With all these added inspections at great cost to you, what is the problem with paying us the agreed upon amount of $125.00 to visually inspect the crawl space?
I refused to look at the video you bring up simply because I know it will infuriate me. I would expect better from an M.D. but apparently your aim is to bully and intimidate. Please look at the attached testimony of (another MD who liked the service).
I have hard feelings – (our) technicians are professionals – let’s have the discussion with the Better Business Bureau.
You owe this company $125.00 and I will turn it over for collection.
Neither one of us needed to waste this time.
Well, I’m so sorry he took it that way. My final response to all of this was:
Apparently my email to (your assistant) ended up in her spam folder, which I suppose is appropriate.
The bottom line to our discussion is this: my wife, who is not a scientist, was told repeatedly by your agent that the HOUSE was contaminated, and that a $10,000 course of remediation was necessary to fix this. Note that he used the word HOUSE, and not simply crawlspace. That is a significantly different level of abnormality, as I’m sure you will agree. Based on our independent report, I’m certain we can also agree that the living quarters are free of mold. As to the crawlspace, our inspector did note small amounts of mold, which he stated were no greater than any other house in the area would reveal upon similar inspection. I’m sure you don’t wish to imply that absolutely every home in (our small town) is contaminated and in need of your services.
I’m sorry you feel the video clip would upset you, Mr. (President), as that is not my goal. A consumer-minded vendor would be interested to know how his agents are coming across to his customers. The video provides a very good example of how one should NOT conduct themselves in this particular business. And I’m sorry your feelings are hurt by all of this. I have no doubt that your techs are professionals, and I assume they have all been trained by (Big Cleaning Franchiser) methods since the establishment of your franchise in 2006. That is beside the point.
I am quite happy for Dr. (customer)’s positive outcome. His letter shows that he did have contamination in the living quarters of his house. I do not.
Please refrain from threats of collection agencies. I am respectfully disputing this charge, given the fact that your agent repeatedly declared the house contaminated, and followed this with a hard-sell pitch for your services. Independent testing later proves that the level of “contamination” was significantly overstated, as the living quarters are not involved. In this circumstance, use of a collection agency would be considered harassment. Beyond this, your comment concerning my profession is uncalled for in this setting, and is basically harassing as well. I am not attempting to bully or intimidate you or anyone else. A third party reading this communication would suggest just the opposite.

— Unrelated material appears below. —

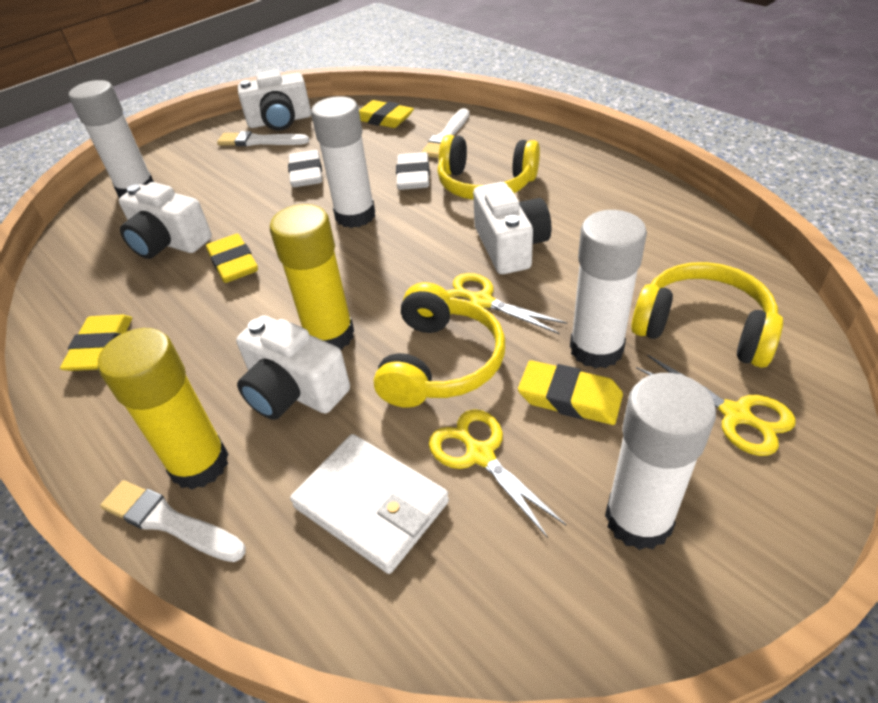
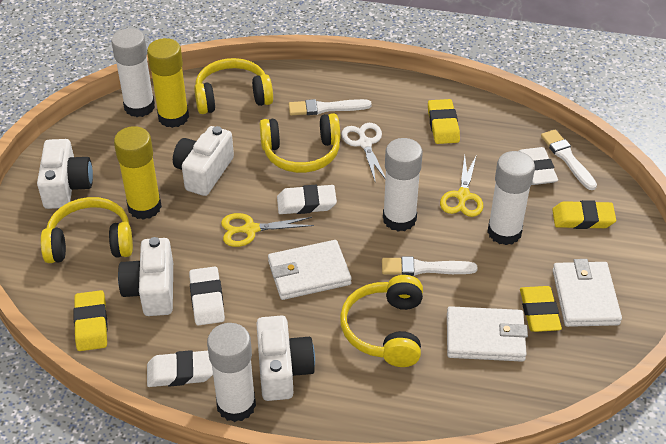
white eraser: 2 -> 4
white scissors: 0 -> 1
white wallet: 1 -> 3
yellow headphones: 3 -> 4
yellow scissors: 3 -> 2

I certainly agree that neither one of us needed to waste valuable time on this. If you wish to have the BBB involved in this matter, I will certainly be glad to forward this communication thread to them.
By the way, your company is listed as a member of the National Organization of Remediators and Mold Inspectors, or NORMI. Their Regulations page, http://www.normi.org/articles/Mold-Inspection-Remediation-Regulations.php, states explicitly:
§100.107. Conflict of Interest and Disclosure Requirement.
(a) Conflict of interest.
(1) A licensee shall not perform both mold inspection and mold remediation on the same project.
I think that’s all that needs to be said in this matter.
I have yet to hear back from the gentleman. Perhaps that is indeed all that needs to be said. Caveat emptor, as usual.